Thank you for the suggestions. The goal of this api-server project is to be OpenAI-compatible so that OpenAI tools can directly switch to a private WasmEdge server. That means to conform to the OpenAI JSON format.

However, a key feature of LlamaEdge is that it is also a development platform. You should be able to modify the api-server Rust source code so that it simply returns the model response in the HTTP body as markdown instead of assembling it into a JSON string. Here is a simplified example that shows how to call the LLM inference function from the Rust code.

https://github.com/second-state/WasmEdge-WASINN-examples/tree/master/wasmedge-ggml/llama

Once you compile you new api server to Wasm, you should be able to deploy it to run on any device.

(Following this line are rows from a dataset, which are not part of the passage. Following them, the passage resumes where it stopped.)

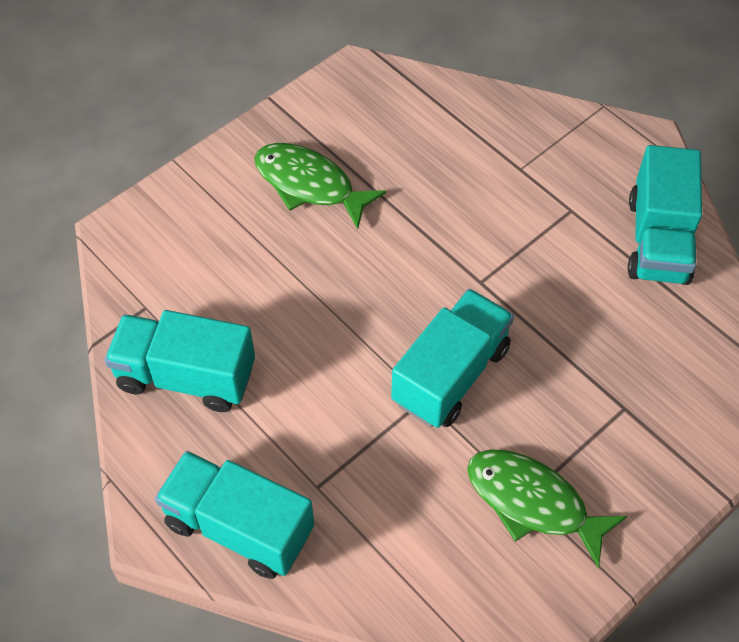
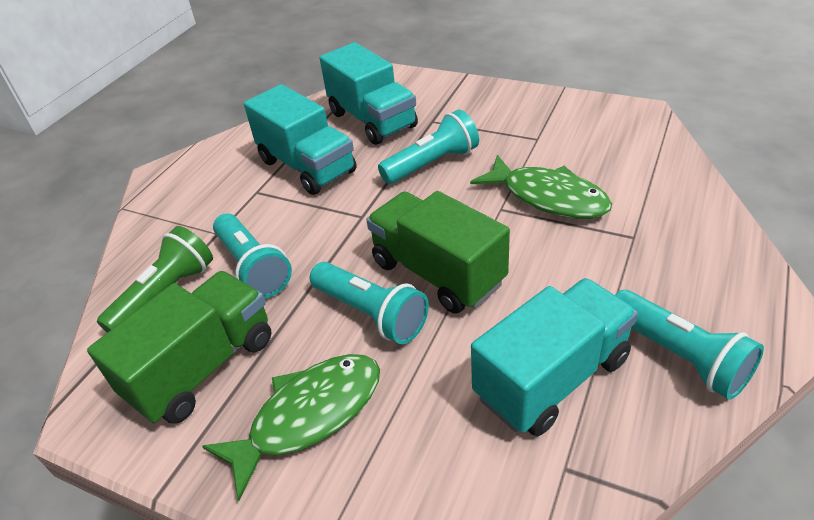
green flashlight: none = 0 -> [97,226,213,333] = 1
green truck: none = 0 -> [87,271,271,424] [366,191,510,314] = 2
turquoise flashlight: none = 0 -> [213,213,292,298] [310,262,429,344] [378,109,479,184] [615,290,764,400] = 4
turquoise truck: [105,310,255,412] [155,451,314,579] [391,289,514,428] [628,145,702,285] = 4 -> [244,84,357,195] [320,42,418,145] [471,278,638,436] = 3

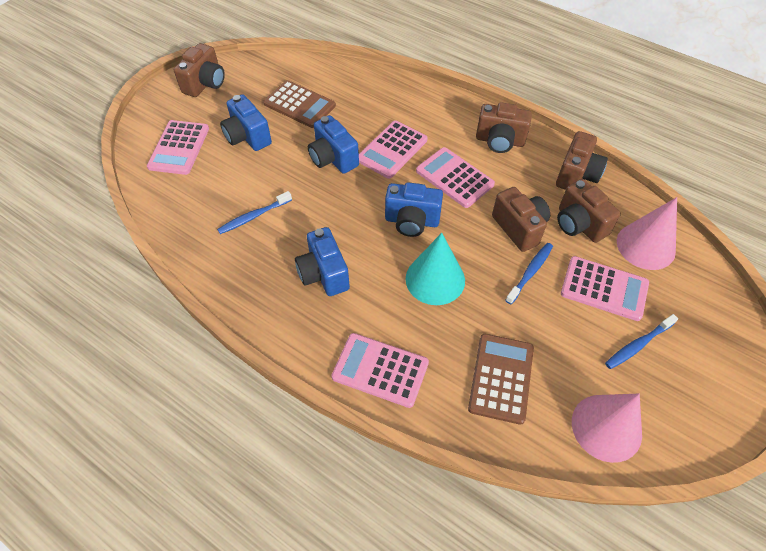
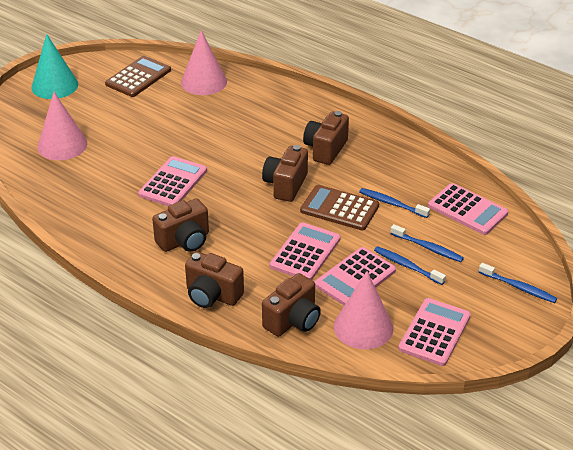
blue camera: [220,94,272,151] [295,227,350,296] [308,115,359,174] [385,182,443,237] = 4 -> none = 0
blue toothbrush: [217,191,292,234] [505,243,553,304] [605,314,678,369] = 3 -> [359,188,430,218] [374,246,446,285] [390,224,464,262] [479,263,557,303] = 4
pink cone: [572,394,642,463] [617,197,677,270] = 2 -> [37,92,87,160] [181,30,227,95] [334,271,393,349] = 3

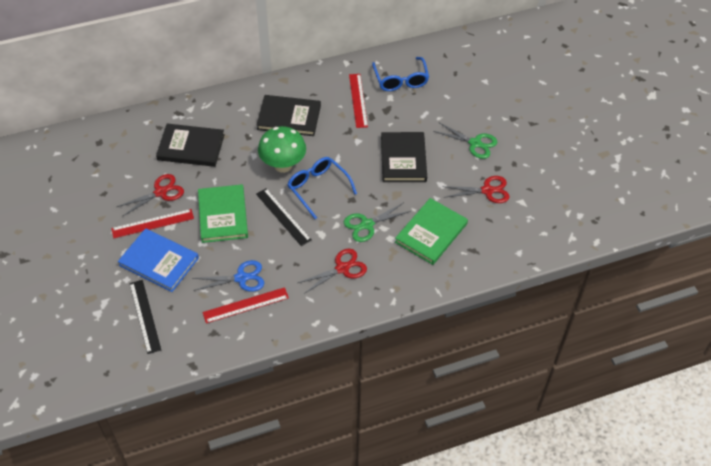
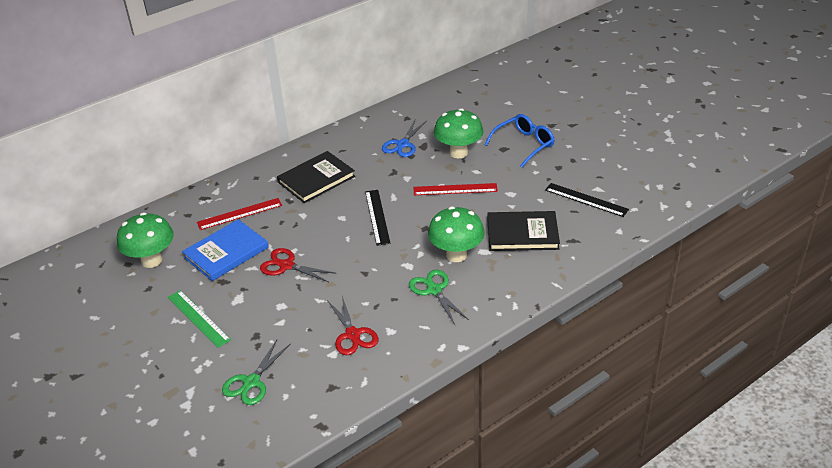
black book: [156,124,225,167] [257,95,321,136] [381,132,427,182] = 3 -> [277,151,355,203] [487,211,560,251] = 2
blue glasses: [287,157,357,219] [372,57,429,91] = 2 -> [485,114,555,167] = 1
green book: [198,184,248,243] [395,198,468,265] = 2 -> none = 0
green mushroom: [258,126,306,173] = 1 -> [117,213,174,268] [428,206,485,262] [434,108,483,158] = 3
green ruler: none = 0 -> [168,290,231,348] = 1
red ruler: [111,209,194,238] [202,287,289,324] [349,74,368,128] = 3 -> [197,198,282,230] [414,183,498,195] = 2
red scissors: [117,174,184,217] [298,249,367,294] [442,176,510,203] = 3 -> [260,248,336,282] [327,296,378,355] = 2

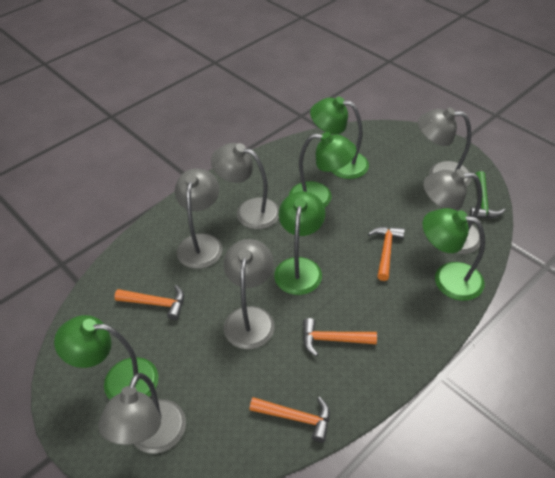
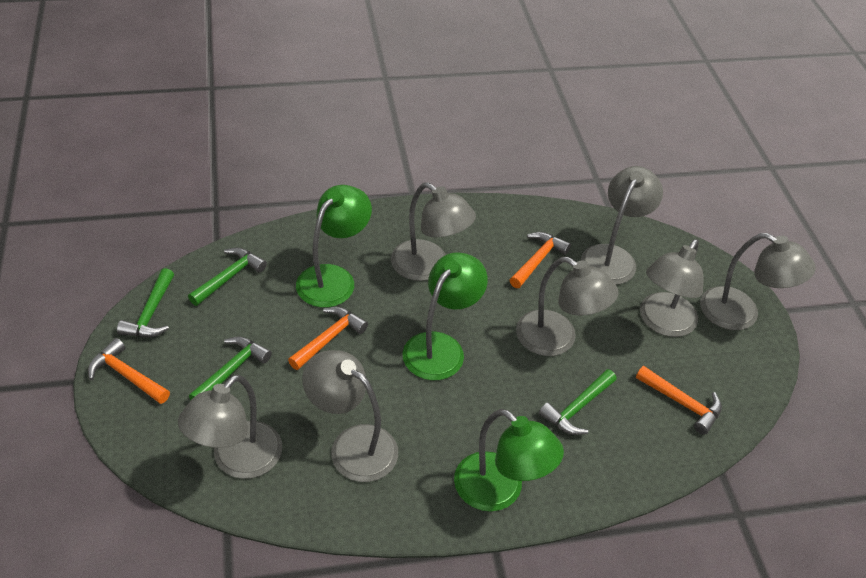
green hammer: [470,171,505,219] = 1 -> [117,268,174,337] [188,248,267,306] [189,336,272,400] [539,369,617,435] = 4
green lamp: [54,315,158,400] [274,191,325,295] [289,132,356,207] [310,97,369,179] [423,208,485,301] = 5 -> [296,185,372,308] [402,252,488,380] [454,409,564,512] = 3
grey lamp: [98,373,186,454] [175,168,223,269] [211,143,279,229] [223,239,275,349] [418,107,472,186] [423,169,482,254] = 6 -> [178,374,282,479] [302,350,398,482] [391,182,476,281] [516,257,619,356] [581,166,663,285] [640,239,704,337] [700,233,816,330] = 7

Do you want to give it a try? :)

hi Juntao,
I have tried to build this project ,but it doesn't work now

➜ llama git:(master) wasmedge --dir .:.
--nn-preload default:GGML:AUTO:llama-2-7b-chat.Q5_K_M.gguf
wasmedge-ggml-llama.wasm default
[2024-03-08 14:47:38.461] [error] instantiation failed: module name conflict, Code: 0x60
[2024-03-08 14:47:38.462] [error] At AST node: module
[2024-03-08 14:47:38.467] [error] [WASI-NN] GGML backend: Error: unable to init model.
thread 'main' panicked at 'Failed to build graph: BackendError(InvalidArgument)', src/main.rs:83:17
note: run with RUST_BACKTRACE=1 environment variable to display a backtrace
[2024-03-08 14:47:38.467] [error] execution failed: unreachable, Code: 0x89
[2024-03-08 14:47:38.467] [error] In instruction: unreachable (0x00) , Bytecode offset: 0x000143d7
[2024-03-08 14:47:38.467] [error] When executing function name: "_start"
➜ llama git:(master)

Do you have the llama-2-7b-chat.Q5_K_M.gguf file in your local directory? What is its size? (i.e., ls -al)

Also, I want to note that the wasmedge-ggml-llama.wasm is NOT the API server app.